In altre parole, quella parete non elimina lo smog, ma contribuisce concretamente ad abbattere una parte degli inquinanti che la raggiungono.
A questo punto la domanda diventa inevitabile: siamo di fronte a una semplice operazione di greenwashing oppure a una soluzione realmente efficace?
I numeri, quantomeno, non sono campati per aria. Sperimentazioni condotte su superfici stradali trattate con biossido di titanio fotocatalitico — tra cui test su strada a Segrate, in provincia di Milano, e in una galleria cittadina milanese — hanno registrato abbattimenti di ossidi di azoto compresi tra il 30 e il 40%. Numeri che vanno letti con cautela, perché ottenuti in condizioni controllate e non necessariamente replicabili in ogni contesto, ma che confermano che la fotocatalisi funziona davvero: è in grado di ridurre gli inquinanti presenti a livello locale, contribuire all’abbattimento di alcuni batteri e mantenere più pulite le superfici nel tempo, con effetti positivi anche sulla manutenzione degli edifici.Ma non è una bacchetta magica. Senza luce la reazione si arresta. Se le superfici vengono ricoperte da uno spesso strato di sporco senza essere pulite o dilavate dalla pioggia, l’efficacia diminuisce sensibilmente. E soprattutto, nessuna parete, da sola, può risolvere il problema dell’inquinamento atmosferico.
Il vero valore di interventi come quello dell’Autogrill Chianti non risiede quindi nel singolo edificio, ma nella prospettiva.
Un solo muro rappresenta una goccia nel mare. Ma cosa accadrebbe se questa tecnologia venisse adottata su larga scala? Se fossero rivestiti con materiali fotocatalitici viadotti, barriere antirumore, gallerie, scuole, ospedali ed edifici pubblici? Nessuno può sostenere che sarebbe la soluzione definitiva, ma potrebbe diventare uno degli strumenti a disposizione delle città per contribuire a migliorare la qualità dell’aria nelle aree maggiormente esposte all’inquinamento.

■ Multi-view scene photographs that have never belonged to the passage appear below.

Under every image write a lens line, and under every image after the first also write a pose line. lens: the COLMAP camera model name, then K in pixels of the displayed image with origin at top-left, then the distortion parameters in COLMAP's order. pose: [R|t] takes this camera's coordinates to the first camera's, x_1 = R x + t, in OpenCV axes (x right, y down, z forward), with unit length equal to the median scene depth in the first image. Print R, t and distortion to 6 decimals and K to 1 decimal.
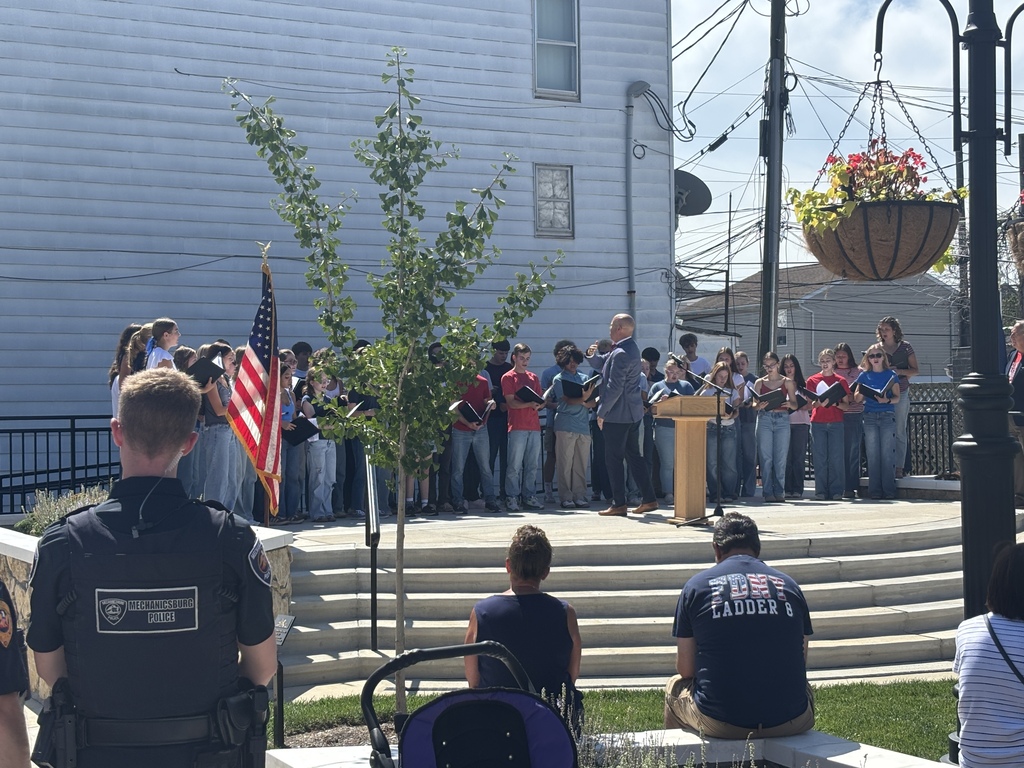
lens RADIAL K [[1649.7, 0, 512.0], [0, 1649.7, 384.0], [0, 0, 1]] dist [0.240638, -1.013268]
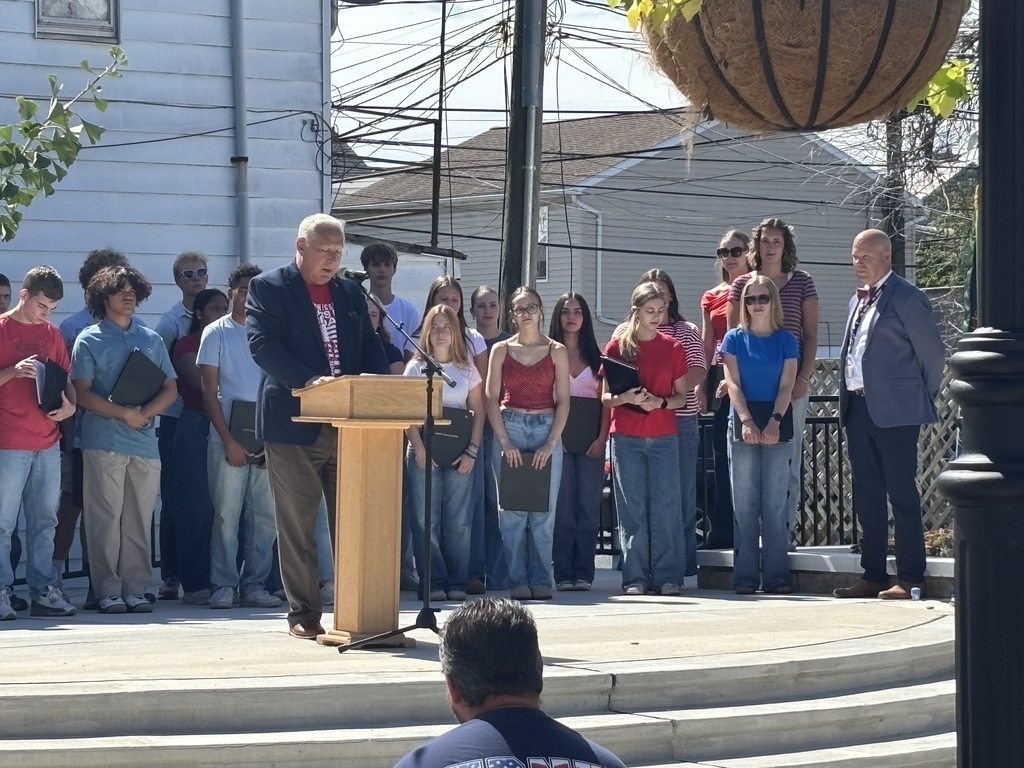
lens RADIAL K [[3414.6, 0, 512.0], [0, 3414.6, 384.0], [0, 0, 1]] dist [0.293706, -0.351600]
pose [[0.987732, 0.011581, 0.155731, -0.003268], [-0.012824, 0.999893, 0.006979, 0.001183], [-0.155633, -0.008890, 0.987775, 0.012388]]
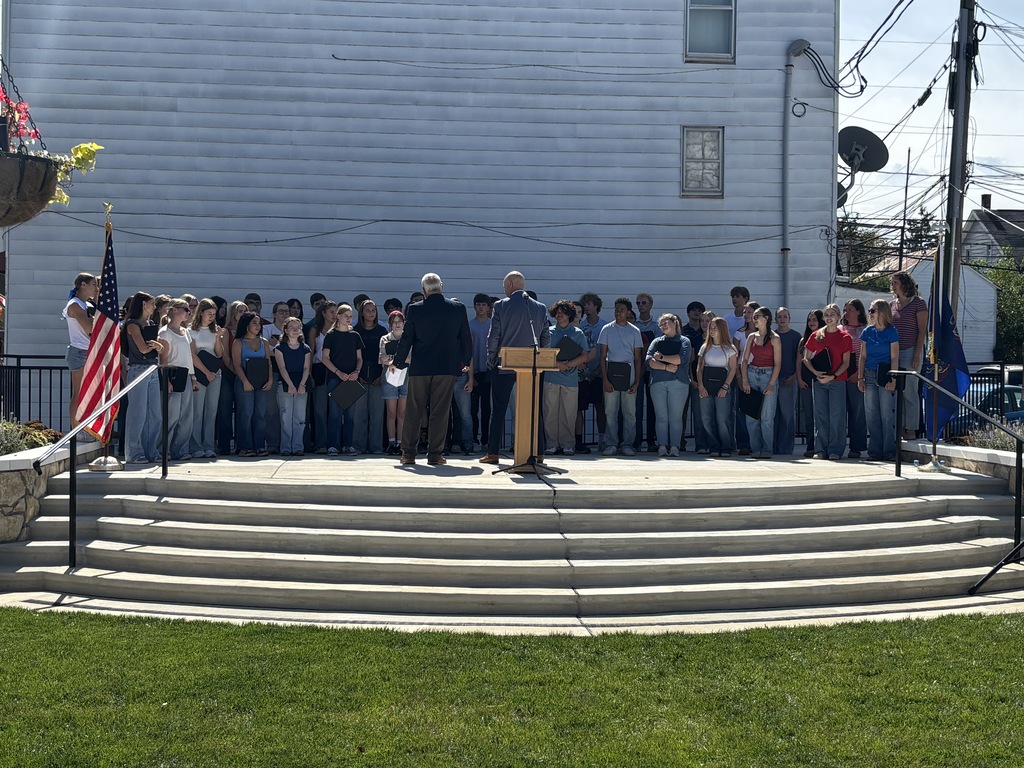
lens RADIAL K [[1498.1, 0, 512.0], [0, 1498.1, 384.0], [0, 0, 1]] dist [0.235691, -0.909451]
pose [[0.927074, 0.027024, -0.373903, 0.276099], [-0.015913, 0.999336, 0.032772, -0.000799], [0.374540, -0.024432, 0.926889, 0.078523]]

Ripensandoci, colpisce come tutto sia nato da una semplice fotografia inviata da Francesco durante una pausa caffè.
In anni in cui il dibattito ambientale è spesso schiacciato tra slogan contrapposti — da un lato il catastrofismo, dall’altro il greenwashing — vale forse la pena fermarsi davanti a esempi come questo. Non perché una pittura possa risolvere il problema dell’inquinamento, ma perché ricorda che l’innovazione concreta esiste davvero e merita di essere valutata con lo stesso spirito critico con cui smascheriamo le operazioni di facciata.
La prossima volta che vi fermerete in un’area di servizio, forse varrà la pena alzare lo sguardo oltre il bancone del bar. Potreste scoprire che, qualche volta, anche un semplice muro racconta una storia in cui scienza e innovazione riescono davvero a lasciare un segno.